Março de 2019: as forças curdas anunciam o fim do “califado” autoproclamado do grupo Estado Islâmico (EI). Dois anos depois, a organização extremista mais brutal da história moderna permanece tão ativa quanto perigosa, provavelmente por muito tempo.

Embora não controle mais um território tão grande quanto o Reino Unido, entre o Iraque e a Síria, como em seu auge, o EI mantém sua terrível capacidade de causar danos.

“Por enquanto, permanece discreto, mas mantém seu projeto de insurreição no Iraque e na Síria, de presença cibernética global e mantendo uma estrutura que lhe permita realizar ataques terroristas”, destacou em fevereiro o chefe do Comando Central dos Estados Unidos, general Kenneth McKenzie.

Pouco depois, a França exigiu uma reunião da coalizão internacional, sob comando americano, argumentando que havia um “forte ressurgimento” do EI.

Sua preocupação não é infundada. Entre a queda de Baghuz (leste da Síria), em 23 de março de 2019, e o final de fevereiro de 2021, o EI reivindicou 5.665 operações militares em 30 países, ou seja, oito por dia, segundo um analista especializado que pede anonimato e publica suas pesquisas na conta do Twitter “Mister_Q”.

E a pressão continua forte, como evidenciado pelo atentado suicida que matou mais de 30 pessoas em Bagdá em janeiro. Além da Síria e do Iraque, onde o EI construiu sua notoriedade macabra com vídeos de crucificações, de prisioneiros mortos, ou queimados vivos em gaiolas, o grupo está presente de Moçambique ao Egito e do Mali ao Sri Lanka, passando pelo Cáucaso e pelo Sudeste Asiático.

Detalhes do exercício | No texto sobre o Estado Islâmico, quantas operações militares o grupo reivindicou entre a queda de Baghuz e o final de fevereiro de 2021?

Dados fornecidos |
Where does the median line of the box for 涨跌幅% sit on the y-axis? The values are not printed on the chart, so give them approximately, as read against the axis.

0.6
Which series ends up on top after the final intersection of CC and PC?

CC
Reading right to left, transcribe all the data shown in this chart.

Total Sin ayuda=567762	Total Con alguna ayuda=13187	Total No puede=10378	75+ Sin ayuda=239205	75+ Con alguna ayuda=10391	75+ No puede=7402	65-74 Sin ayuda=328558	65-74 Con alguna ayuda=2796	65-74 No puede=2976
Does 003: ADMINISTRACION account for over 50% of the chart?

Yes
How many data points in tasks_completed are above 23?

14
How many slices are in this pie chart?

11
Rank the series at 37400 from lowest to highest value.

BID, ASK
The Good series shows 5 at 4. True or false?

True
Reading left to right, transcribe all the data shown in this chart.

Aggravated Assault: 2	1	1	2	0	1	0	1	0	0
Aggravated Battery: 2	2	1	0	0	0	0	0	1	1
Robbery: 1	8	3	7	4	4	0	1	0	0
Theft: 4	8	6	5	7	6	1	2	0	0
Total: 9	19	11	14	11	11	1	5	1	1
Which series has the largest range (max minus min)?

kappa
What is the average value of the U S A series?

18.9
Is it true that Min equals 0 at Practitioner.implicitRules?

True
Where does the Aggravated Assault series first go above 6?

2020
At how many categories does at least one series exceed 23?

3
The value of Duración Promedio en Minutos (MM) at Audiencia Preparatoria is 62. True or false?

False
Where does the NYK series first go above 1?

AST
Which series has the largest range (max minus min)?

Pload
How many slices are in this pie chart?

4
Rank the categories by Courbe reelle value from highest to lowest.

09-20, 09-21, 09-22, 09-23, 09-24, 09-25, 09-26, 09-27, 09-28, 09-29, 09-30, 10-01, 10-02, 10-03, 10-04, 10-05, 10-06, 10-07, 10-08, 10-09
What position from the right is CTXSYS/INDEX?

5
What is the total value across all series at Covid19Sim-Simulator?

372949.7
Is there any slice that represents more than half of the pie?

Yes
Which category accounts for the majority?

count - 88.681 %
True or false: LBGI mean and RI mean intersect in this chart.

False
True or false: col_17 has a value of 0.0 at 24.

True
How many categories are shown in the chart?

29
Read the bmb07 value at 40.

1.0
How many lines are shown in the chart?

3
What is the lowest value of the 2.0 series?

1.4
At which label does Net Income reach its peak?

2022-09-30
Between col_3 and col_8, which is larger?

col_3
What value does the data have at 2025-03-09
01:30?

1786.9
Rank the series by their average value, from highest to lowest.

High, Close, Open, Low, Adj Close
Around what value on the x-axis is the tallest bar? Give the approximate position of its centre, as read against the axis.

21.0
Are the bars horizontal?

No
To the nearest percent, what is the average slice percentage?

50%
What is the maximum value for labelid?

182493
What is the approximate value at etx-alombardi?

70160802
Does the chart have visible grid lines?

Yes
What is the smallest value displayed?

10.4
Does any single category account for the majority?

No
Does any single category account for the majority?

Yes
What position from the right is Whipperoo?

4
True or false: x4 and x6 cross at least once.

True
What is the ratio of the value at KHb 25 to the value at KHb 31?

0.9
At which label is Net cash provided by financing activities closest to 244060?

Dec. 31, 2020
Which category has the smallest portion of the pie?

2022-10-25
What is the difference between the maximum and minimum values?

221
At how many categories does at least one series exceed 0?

Resposta esperada | 5.665 operações militares em 30 países, ou seja, oito por dia.